Talibanisation taking roots in Mardan
* Taliban letters ask cyber café owners to stop spreading ‘vulgarity’ * Students face problems as Internet coaching institutes close down
By Akhtar Amin
MARDAN: The local Taliban are gaining influence in Mardan, the second largest district of NWFP, as anonymous people have started issuing threatening letters to cyber cafés in the remote areas of the city after recent bombings of some CD and video shops in the city.
“The shopping plaza owner closed down my net café after receiving a threatening letter from unnamed local Taliban,” said Jehanzeb Khan, owner of a net café in Katlang Bazaar, some 17 kilometres north of Mardan city.

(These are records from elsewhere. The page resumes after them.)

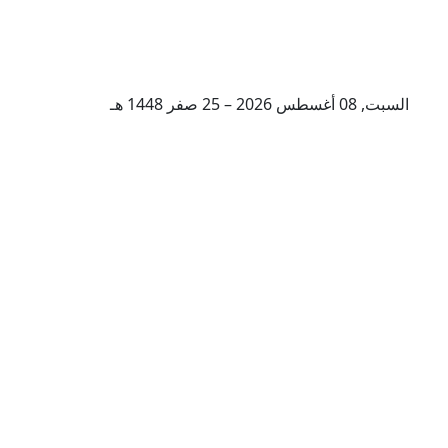
السبت, 08 أغسطس 2026 – 25 صفر 1448 هـ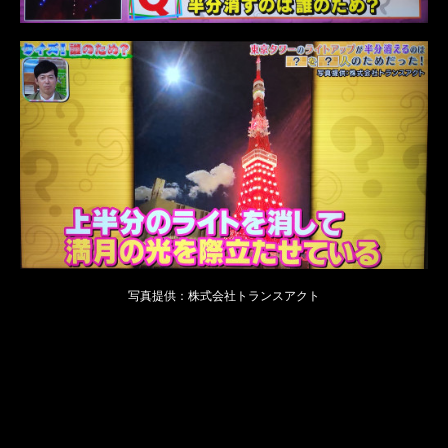
写真提供：株式会社トランスアクト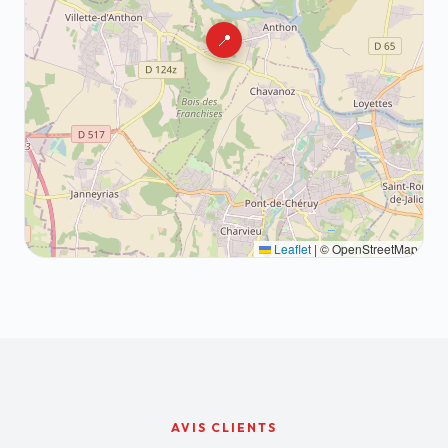
📍
Leaflet
|
© OpenStreetMap
AVIS CLIENTS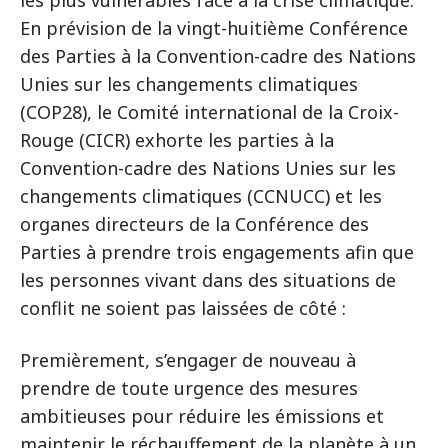
les plus vulnérables face à la crise climatique.
En prévision de la vingt-huitième Conférence
des Parties à la Convention-cadre des Nations
Unies sur les changements climatiques
(COP28), le Comité international de la Croix-
Rouge (CICR) exhorte les parties à la
Convention-cadre des Nations Unies sur les
changements climatiques (CCNUCC) et les
organes directeurs de la Conférence des
Parties à prendre trois engagements afin que
les personnes vivant dans des situations de
conflit ne soient pas laissées de côté :
Premièrement, s’engager de nouveau à
prendre de toute urgence des mesures
ambitieuses pour réduire les émissions et
maintenir le réchauffement de la planète à un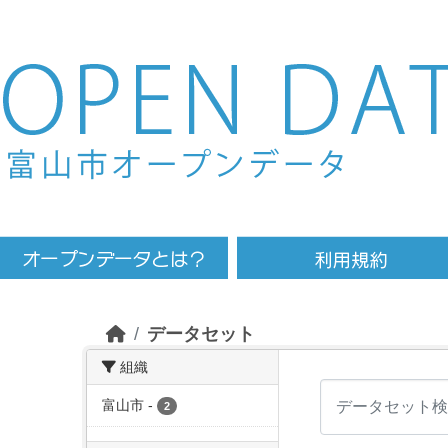
Skip to main content
データセット
組織
富山市
-
2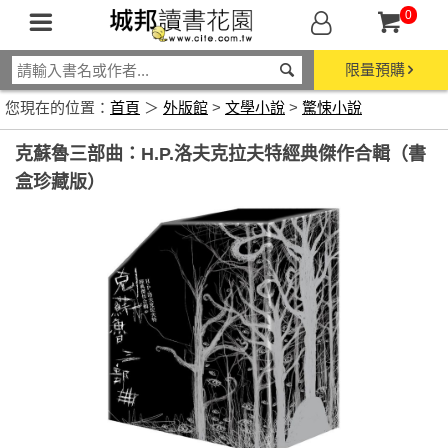
0
限量預購
您現在的位置：
首頁
＞
外版館
>
文學小說
>
驚悚小說
克蘇魯三部曲：H.P.洛夫克拉夫特經典傑作合輯（書
盒珍藏版）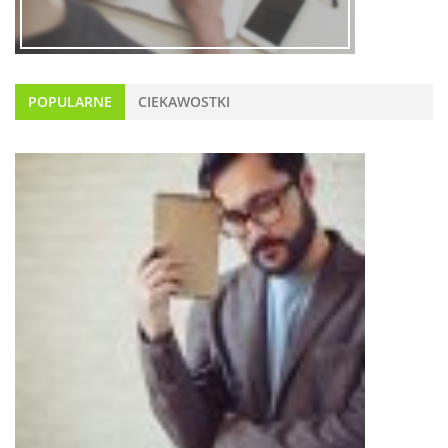
POPULARNE
CIEKAWOSTKI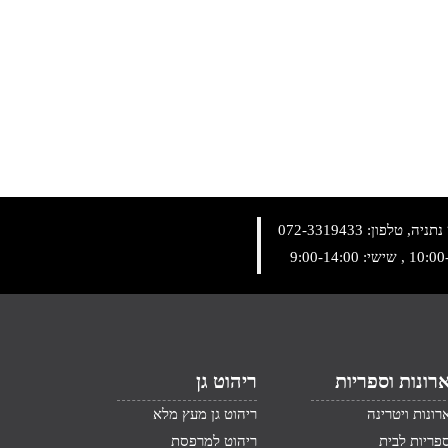
072-3319433
רונות וספריות
ריהוט גן
רונות ויטרינה
ריהוט גן מעץ מלא
פריות לבית
ריהוט למרפסת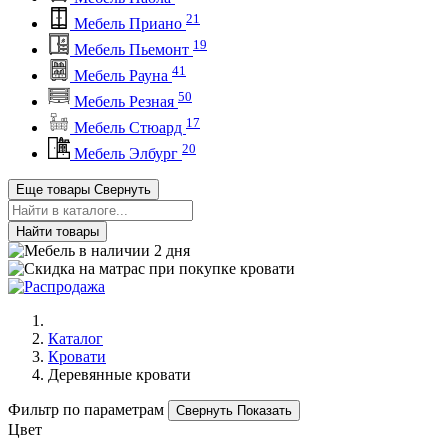
21
Мебель Приано
19
Мебель Пьемонт
41
Мебель Рауна
50
Мебель Резная
17
Мебель Стюард
20
Мебель Элбург
Еще товары
Свернуть
Найти товары
Каталог
Кровати
Деревянные кровати
Фильтр по параметрам
Свернуть
Показать
Цвет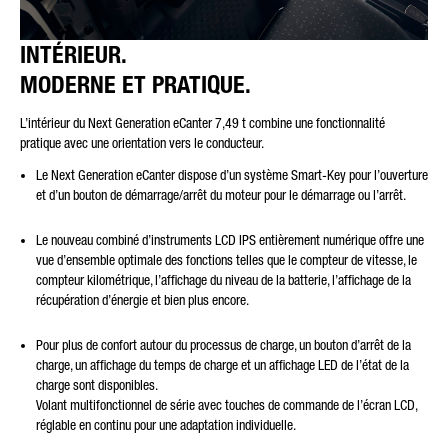
INTÉRIEUR.
MODERNE ET PRATIQUE.
L’intérieur du Next Generation eCanter 7,49 t combine une fonctionnalité
pratique avec une orientation vers le conducteur.
Le Next Generation eCanter dispose d’un système Smart-Key pour l’ouverture
et d’un bouton de démarrage/arrêt du moteur pour le démarrage ou l’arrêt.
Le nouveau combiné d’instruments LCD IPS entièrement numérique offre une
vue d’ensemble optimale des fonctions telles que le compteur de vitesse, le
compteur kilométrique, l’affichage du niveau de la batterie, l’affichage de la
récupération d’énergie et bien plus encore.
Pour plus de confort autour du processus de charge, un bouton d’arrêt de la
charge, un affichage du temps de charge et un affichage LED de l’état de la
charge sont disponibles.
Volant multifonctionnel de série avec touches de commande de l’écran LCD,
réglable en continu pour une adaptation individuelle.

“I tried to convince the plaza owner that the Taliban would not bomb his plaza, but he refused to heed my request and closed my net café,” Khan told Daily Times.
Shopping plaza owner Ashiq Hussain said the modus operandi of local Taliban was that they first issued a threatening letter, and then bombed the shop or market. “In the letter, they have asked me to close the net café and stop its owner from doing an ‘un-Islamic and vulgar business’. My plaza would have been bombed had I not closed the net café,” he said.
A week ago, owners of institutes on internet coaching in Katlang Bazaar also closed their setup after receiving threatening letters from unidentified people that warned them to pack up within three days or their centres would be bombed.
“We train school and college students on using Internet for educational purposes and not for obscenity,” Ali Ahmad, owner of one such coaching centre, told Daily Times.
Obscenity at cafés: Ali Ahmad said that unknown people calling themselves local Taliban stated in the letter, “You are spreading vulgarity among the students, who view obscene movies and websites at your centres.”
He added that after receiving the letters, owners of shopping plazas and internet coaching centres decided to close down their business because of the fear of bombing, given that miscreants recently bombed the office of a non-government organisation (NGO) around 15 days ago at Katlang Bazaar and several CD and video shops in Mardan city.
Shopping plaza owners have displayed big banners on cyber cafés and Internet coaching centres saying, “Net cafés and Internet training institutes no longer exist in the plaza.”
Students facing problems: Mohammad Aamir, an FSc student living in Koti Shah village of Mardan, told Daily Times that he and hundreds of other students now had to travel to Mardan city for Internet and computer training, as these were banned in his area.
On November 23, a bomb planted in a video and CDs market near the Punjab Regimental Centre in Mardan destroyed six shops, but no casualties were reported. Since November, dozens of video and CD shops have been bombed in Mardan city.